▶ **EXERCISE PROMPT**:
Going through the entries below, copy out each line that contains "shoulder".

▶ **Recorded data**:
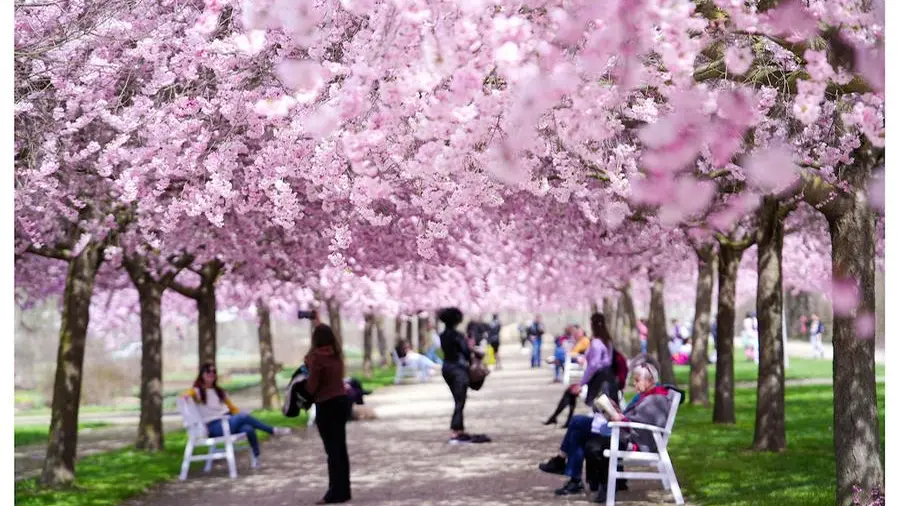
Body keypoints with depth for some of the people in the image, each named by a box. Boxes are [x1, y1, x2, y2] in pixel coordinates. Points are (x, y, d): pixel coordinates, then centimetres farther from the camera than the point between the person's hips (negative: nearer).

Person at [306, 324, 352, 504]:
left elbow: (312, 386, -13)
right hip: (342, 400, 7)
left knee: (332, 450, -3)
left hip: (327, 405, -7)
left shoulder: (316, 356, -15)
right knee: (341, 448, 13)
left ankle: (336, 493, 1)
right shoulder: (337, 353, 6)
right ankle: (344, 490, 19)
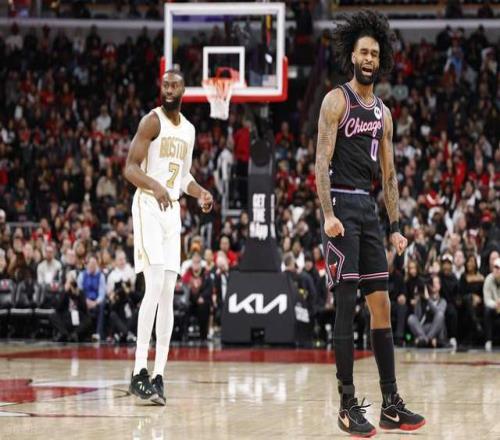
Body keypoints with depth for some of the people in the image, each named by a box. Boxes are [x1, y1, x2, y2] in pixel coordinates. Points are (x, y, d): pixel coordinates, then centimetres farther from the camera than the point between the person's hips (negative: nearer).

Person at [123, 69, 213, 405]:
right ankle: (140, 372, -19)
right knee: (155, 288, -18)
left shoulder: (188, 129, 15)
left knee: (168, 295, 4)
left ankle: (159, 375, 6)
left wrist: (199, 192, 3)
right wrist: (155, 186, -33)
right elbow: (130, 168, -14)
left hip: (173, 210, 7)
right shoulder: (152, 121, -7)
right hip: (149, 207, -7)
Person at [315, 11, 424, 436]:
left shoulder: (383, 113, 17)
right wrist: (327, 214, -22)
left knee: (382, 306, 6)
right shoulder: (336, 100, -4)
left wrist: (396, 226, 13)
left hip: (370, 209, 7)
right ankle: (348, 406, -5)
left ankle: (391, 404, 9)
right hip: (342, 205, -7)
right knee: (346, 305, -8)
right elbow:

▶ **SOLUTION TO THE EXERCISE**:
left shoulder: (316, 356, -15)
right shoulder: (337, 353, 6)
left shoulder: (188, 129, 15)
right shoulder: (152, 121, -7)
left shoulder: (383, 113, 17)
right shoulder: (336, 100, -4)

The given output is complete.